ハテヘイは日常の出来事を聖書と関連付けて、それを伝えたいと願っています。

宥めの日

「特にこの第七の月の十日は宥めの日であり、あなたがたのために聖なる会合を開く。あなたがたは自らを戒め、食物のささげ物を【主】に献げなければならない。その日のうちは、いかなる仕事もしてはならない。その日が宥めの日であり、あなたがたの神、【主】の前であなたがたのために宥めがなされるからである」(レビ23:27-28)。

イスラエルに関する本を読んでいると本当に複雑で、一つのテーマを取り上げても大きな広がりを見せる。

上のレビ記23:27に「宥めの日」と訳された言葉がある。ヘブル語原文は「ヨーム・ハッ・キップリーム」、少し前までの新改訳は「贖罪の日」と訳していた。一番古い文語訳も「贖罪の日」である。

ヨームは「日」という意味だが、ハという定冠詞の後にくるキップリームは、キップールの複数形で、「贖い」という意味である。この漢字が難しい。漢和辞典ではそのなりたちは「財物を交換して戻すこと」とある。従って贖罪とは財物や過去の功労によって罪を免れることという説明があった。

旧約聖書では贖いは「神と人との間の交わりや調和の関係を回復させる行為」である。その条件として人間の側は、いけにえ(牛や羊など)を携えて来てそれを殺し、祭司によって祭壇にその血をふりかけてもらう事が必須である。その儀式で神によるその人の罪の赦しが成立する。人間は罪深く何度も罪を犯すから、その都度いけにえの動物を携えて来る必要があった。

この言葉は旧約聖書ギリシャ七十人訳になった頃、「宥め」というニュアンスの言葉になった。新約のギリシャ語もその意味合いがある。だから冒頭の赤字聖書個所は、新改訳の訳語として、初めて「宥め」という言葉を当てた。意味は似たようなもので、神は人が携えて来たいけにえの血を見て、人の罪を赦し、その怒りを宥められたという事である。

新約聖書では救い主イエス・キリスト神と人との間の仲介者となり、十字架の血によって神と人との和解をもたらされた。「また、雄やぎと子牛の血によってではなく、ご自分の血によって、ただ一度だけ聖所(*十字架の事)に入り、永遠の贖いを成し遂げられました」(へブル9:12)。

だから今私たち信者はその信仰だけで、主を礼拝する為教会に集うが、特別な儀式は必要ない(イエス・キリストの裂かれた身体、流された血を記念する聖さん式が不定期に行われ,教会加入の為の儀式としてバプテスマがあるだけ)。
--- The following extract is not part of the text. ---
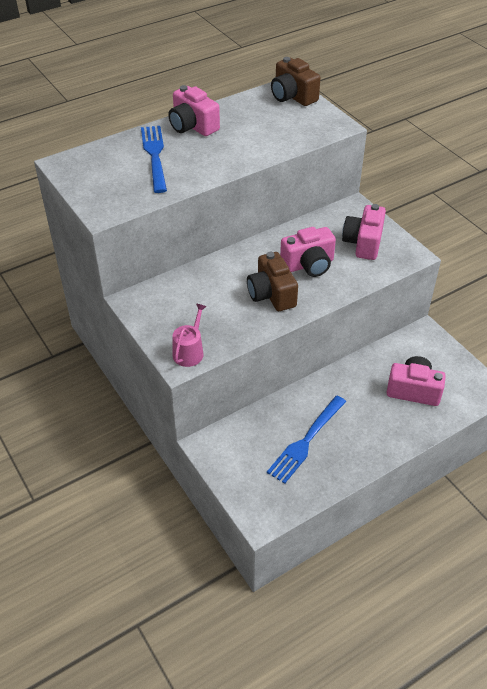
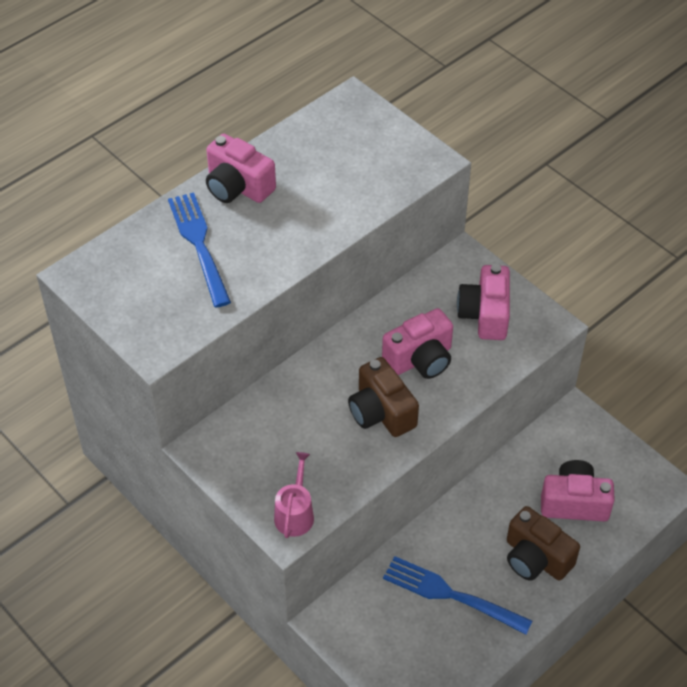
camera: 10 degrees left, 5 degrees up
(292, 96) = (361, 116): brown camera -> brown camera (536, 558)
(306, 440) = (452, 595): blue fork -> blue fork turned 90 degrees clockwise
しかし現在のイスラエルでは、動物のいけにえは無くなったにせよ、引き続き7月10日の宥めの日(定冠詞を除き、単数形のヨーム・キップールで通用する)を守り、その日は旧約の律法にあるように聖なる会合を開き、「その日のうちは、いかなる仕事もしてはならない」(レビ23:28)という事を遵守している。聖書に直接書かれていないが、「断食」もその日に行う。

それでこの「いかなる仕事もしてはならない」という規定から、1973年エジプトとシリアは、そのすきを突いてイスラエルに対して奇襲攻撃をした。「ヨーム・キップール戦争」の勃発である。この戦争でイスラエルゴラン高原の一部やシナイ半島西部を失った。

でもその後がすごい。すぐさまイスラエル軍は猛反撃し、失地を回復し、さらに一歩踏み出すところまで行った。半沢直樹のドラマではないけれども「倍返し」の勢いだったと想像する。

それこそ「骨折には骨折を、目には目を、歯には歯を。人に傷を負わせたのと同じように、自分もそうされなければならない」(レビ24:20)という、それ相応の埋め合わせを越えた復讐の論理である。

ここが「平和をつくる者は幸いです。その人たちは神の子どもと呼ばれるからです(マタイ5:9)と言われたイエス・キリストとの大きな違いである。隣人とは同胞イスラエル人の事で後は全て異邦人とし、今もパレスチナに住むアラブ人などを迫害するイスラエルが、人々から嫌悪される理由である。そのイスラエルを支援する米国キリスト教右派の動きも間違っている。ましてトランプの中東和平案など論外である。